Work to complete:
Drop all images. Then write out each line below exactly as given.

╭──

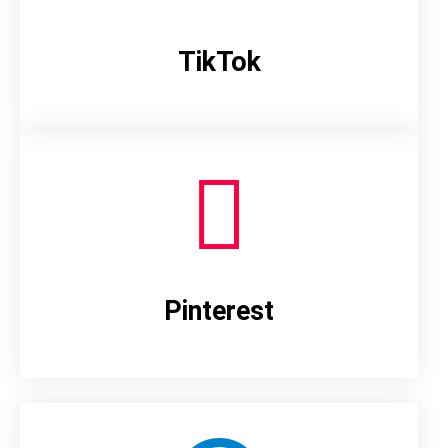
TikTok
Pinterest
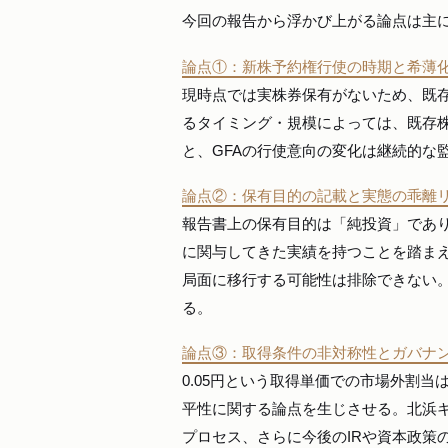
今回の報告から浮かび上がる論点は主に
論点①：新株予約権行使の時期と希薄
現時点では実株券保有がないため、既存
るタイミング・規模によっては、既存
と、GFAの行使意向の変化は継続的な
論点②：保有目的の記載と実態の乖離
報告書上の保有目的は「純投資」であり
に関与してきた実績を持つことを踏ま
局面に移行する可能性は排除できない
る。
論点③：取得条件の非対称性とガバナ
0.05円という取得単価での市場外割
平性に関する論点を生じさせる。北浜
プロセス、さらに今後のIRや資本政策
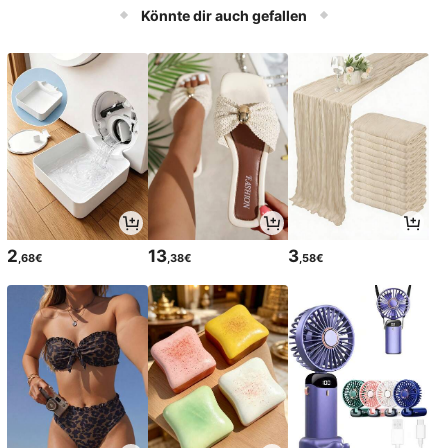
mera für iOS & Android
Könnte dir auch gefallen
2
13
3
,68€
,38€
,58€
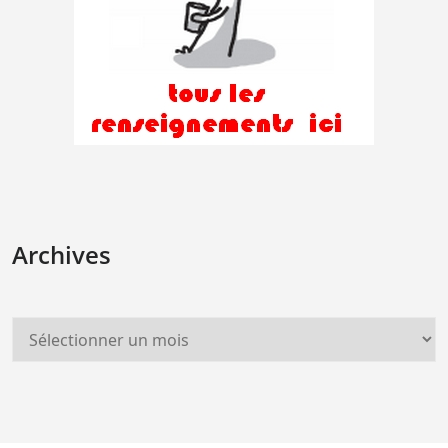
Archives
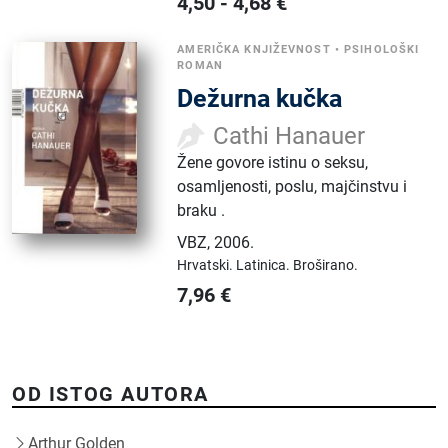
4,50
-
4,68
€
AMERIČKA KNJIŽEVNOST
•
PSIHOLOŠKI
ROMAN
Dežurna kučka
Cathi Hanauer
Žene govore istinu o seksu,
osamljenosti, poslu, majčinstvu i
braku .
VBZ
,
2006.
Hrvatski.
Latinica.
Broširano.
7,96
€
OD ISTOG AUTORA
Arthur Golden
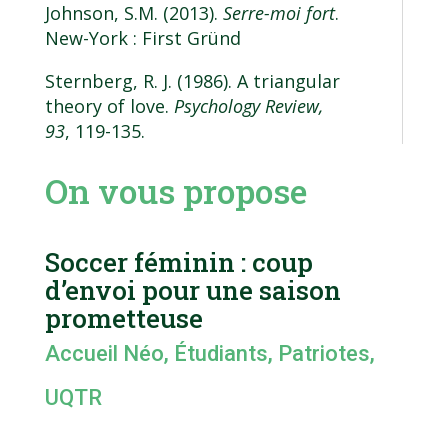
Johnson, S.M. (2013).
Serre-moi fort
.
New-York : First Gründ
Sternberg, R. J. (1986). A triangular
theory of love.
Psychology Review,
93
, 119-135.
On vous propose
Soccer féminin : coup
d’envoi pour une saison
prometteuse
Accueil Néo
,
Étudiants
,
Patriotes
,
UQTR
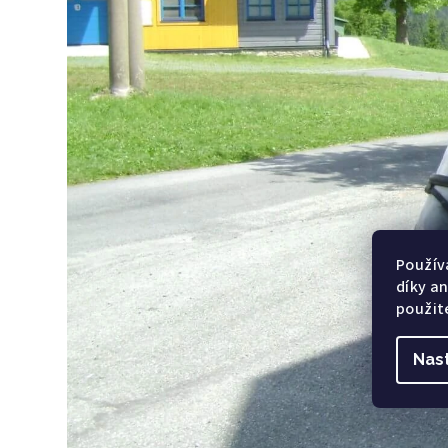
Použív
díky a
použit
Nas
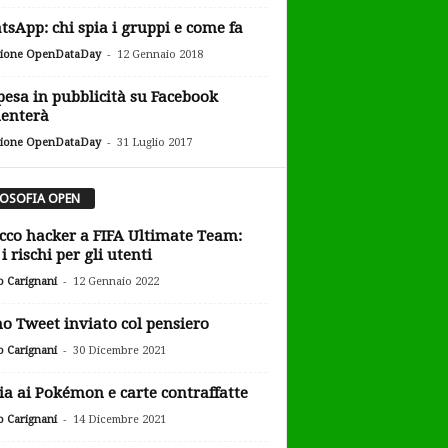
sApp: chi spia i gruppi e come fa
-
ione OpenDataDay
12 Gennaio 2018
pesa in pubblicità su Facebook
enterà
-
ione OpenDataDay
31 Luglio 2017
LOSOFIA OPEN
cco hacker a FIFA Ultimate Team:
i rischi per gli utenti
-
o Carignani
12 Gennaio 2022
o Tweet inviato col pensiero
-
o Carignani
30 Dicembre 2021
ia ai Pokémon e carte contraffatte
-
o Carignani
14 Dicembre 2021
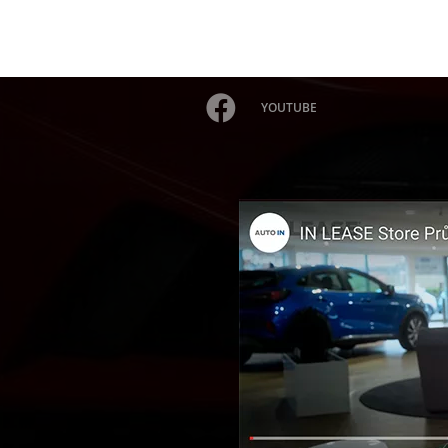
YOUTUBE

╰──

Answer space:
TikTok
Pinterest
今回の報告から浮かび上がる論点は主に
論点①：新株予約権行使の時期と希薄
現時点では実株券保有がないため、既存
るタイミング・規模によっては、既存
と、GFAの行使意向の変化は継続的な
論点②：保有目的の記載と実態の乖離
報告書上の保有目的は「純投資」であり
に関与してきた実績を持つことを踏ま
局面に移行する可能性は排除できない
る。
論点③：取得条件の非対称性とガバナ
0.05円という取得単価での市場外割
平性に関する論点を生じさせる。北浜
プロセス、さらに今後のIRや資本政策
mera für iOS & Android
Könnte dir auch gefallen
2
13
3
,68€
,38€
,58€
Archives
4,50
-
4,68
€
AMERIČKA KNJIŽEVNOST
•
PSIHOLOŠKI
ROMAN
Dežurna kučka
Cathi Hanauer
Žene govore istinu o seksu,
osamljenosti, poslu, majčinstvu i
braku .
VBZ
,
2006.
Hrvatski.
Latinica.
Broširano.
7,96
€
OD ISTOG AUTORA
Arthur Golden
Johnson, S.M. (2013).
Serre-moi fort
.
New-York : First Gründ
Sternberg, R. J. (1986). A triangular
theory of love.
Psychology Review,
93
, 119-135.
On vous propose
Soccer féminin : coup
d’envoi pour une saison
prometteuse
Accueil Néo
,
Étudiants
,
Patriotes
,
UQTR
Použív
díky a
použit
Nas
sApp: chi spia i gruppi e come fa
-
ione OpenDataDay
12 Gennaio 2018
pesa in pubblicità su Facebook
enterà
-
ione OpenDataDay
31 Luglio 2017
LOSOFIA OPEN
cco hacker a FIFA Ultimate Team:
i rischi per gli utenti
-
o Carignani
12 Gennaio 2022
o Tweet inviato col pensiero
-
o Carignani
30 Dicembre 2021
ia ai Pokémon e carte contraffatte
-
o Carignani
14 Dicembre 2021
YOUTUBE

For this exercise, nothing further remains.